# Question Of The Week... ( 2017 Week 39)



## ripjack13 (Sep 24, 2017)

Assuming both are of good quality, Hand tools only, no power tools. 
*Which would you rather have?
A. A full set of new tools.
B. A full set of old tools.*










**Rules**
There is no minimum post requirement,
primates, woodticks and leprechauns are welcome to post an answer.
And of course the  and the doc too...


----------



## woodman6415 (Sep 24, 2017)

No such thing as a full set of tools in my shop ... always need one more

Reactions: Like 3 | Agree 7


----------



## steve bellinger (Sep 24, 2017)

Depends on what kind of tools

Reactions: Like 1 | Agree 2


----------



## rocky1 (Sep 24, 2017)

Define full set!

Reactions: Like 2 | Agree 3


----------



## steve bellinger (Sep 24, 2017)

Stupid phone

Reactions: Funny 3


----------



## woodtickgreg (Sep 24, 2017)

YES PLEASE!!!!

Reactions: Like 2 | Agree 1


----------



## ripjack13 (Sep 24, 2017)

rocky1 said:


> Define full set!



No missing tools....


----------



## ripjack13 (Sep 24, 2017)




----------



## CWS (Sep 24, 2017)

I need new quality tools. To lazy to clean up old. Really doesn't matter, too lazy to use hand tools.

Reactions: Like 2


----------



## rocky1 (Sep 24, 2017)

Full Set of Tools??

Reactions: Funny 5


----------



## ripjack13 (Sep 24, 2017)

rocky1 said:


> Full Set of Tools??


----------



## rocky1 (Sep 24, 2017)

Well nothing's missing! And, you said...


----------



## ripjack13 (Sep 24, 2017)

rocky1 said:


> Well nothing's missing! And, you said...
















That's my story and I'm sticking to it....


----------



## woodman6415 (Sep 24, 2017)

Just received my sales emails from Rockler ... woodcraft .. peach tree .. and several more ... all had tools I don't own ... yet

Reactions: Like 2 | Agree 1


----------



## David Hill (Sep 24, 2017)

Hmmm..... may not have ever experienced a full set. They're on the box picture but never seem to be that way once they hit the shop....

Reactions: Like 1


----------



## rocky1 (Sep 24, 2017)

Actually a "full set of tools" is a matter of perspective, and objective. 

My wife thinks I have a full set of tools, and as Wendell pointed out, there is always room for one more. Then there is woodworking tools, mechanic tools, plumbing tools, etc. etc.

And, subsets amongst those, for instance Turners use a whole different set of tools than flat workers. Go cart mechanics a different set of tools than tractor mechanics. 

Then there are distinct differences in old tools and new tools, wherein a full set wouldn't be complete without both!

Reactions: Like 1 | Agree 2


----------



## barry richardson (Sep 24, 2017)

Power tools= new, hand tools=old

Reactions: Like 1 | Agree 2


----------



## justallan (Sep 24, 2017)

When it comes to woodwork I'd like to just have a full set, or at least what I need to get done what I'm trying to do that particular day. I need every advantage that I can get.
When it comes to mechanics tools, construction tools, plumbing tools, electric tools and my machinists tools, I'm a hoarder and firmly believe that quality tools are money in the bank and will guarantee that if I have to sell them one day I will surely make money.

• • •

Short problem 1 ▸
Decide whether each statement agrees with the Question Of The Week thread. Answer yes or no, and quote the words that settle it.
(a) The question covers hand tools only.
(b) Answering requires a minimum number of posts.
(c) barry richardson pairs hand tools with new.

• • •

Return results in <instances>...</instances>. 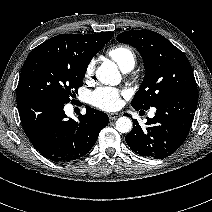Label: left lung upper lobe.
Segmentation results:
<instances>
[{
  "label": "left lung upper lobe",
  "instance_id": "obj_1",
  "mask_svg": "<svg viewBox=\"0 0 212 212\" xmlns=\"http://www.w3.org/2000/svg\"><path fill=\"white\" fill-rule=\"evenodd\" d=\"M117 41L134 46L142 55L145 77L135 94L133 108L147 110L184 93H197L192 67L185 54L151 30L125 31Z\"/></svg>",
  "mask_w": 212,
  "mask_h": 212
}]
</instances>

• • •

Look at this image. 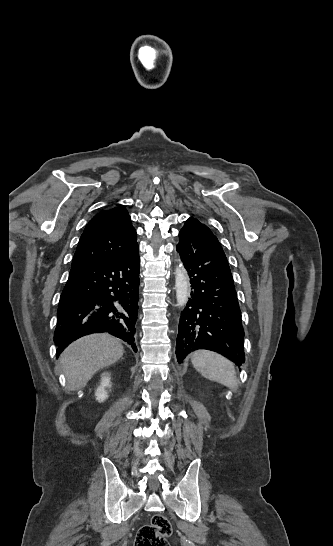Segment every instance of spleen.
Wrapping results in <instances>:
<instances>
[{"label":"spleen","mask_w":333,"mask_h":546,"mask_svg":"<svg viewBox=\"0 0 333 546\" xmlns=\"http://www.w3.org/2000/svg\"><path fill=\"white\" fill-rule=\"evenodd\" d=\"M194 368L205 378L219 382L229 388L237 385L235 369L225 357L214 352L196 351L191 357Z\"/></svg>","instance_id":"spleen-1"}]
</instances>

• • •

Short problem 2 ▸ Show every line of the records that contains the string "xmlns".

Exercise solution 1 ▸
(a) Yes: "Hand tools only, no power tools."
(b) No: "There is no minimum post requirement,"
(c) No: "Power tools= new, hand tools=old"

Exercise solution 2 ▸
  "mask_svg": "<svg viewBox=\"0 0 212 212\" xmlns=\"http://www.w3.org/2000/svg\"><path fill=\"white\" fill-rule=\"evenodd\" d=\"M117 41L134 46L142 55L145 77L135 94L133 108L147 110L184 93H197L192 67L185 54L151 30L125 31Z\"/></svg>",
[{"label":"spleen","mask_w":333,"mask_h":546,"mask_svg":"<svg viewBox=\"0 0 333 546\" xmlns=\"http://www.w3.org/2000/svg\"><path fill=\"white\" fill-rule=\"evenodd\" d=\"M194 368L205 378L219 382L229 388L237 385L235 369L225 357L214 352L196 351L191 357Z\"/></svg>","instance_id":"spleen-1"}]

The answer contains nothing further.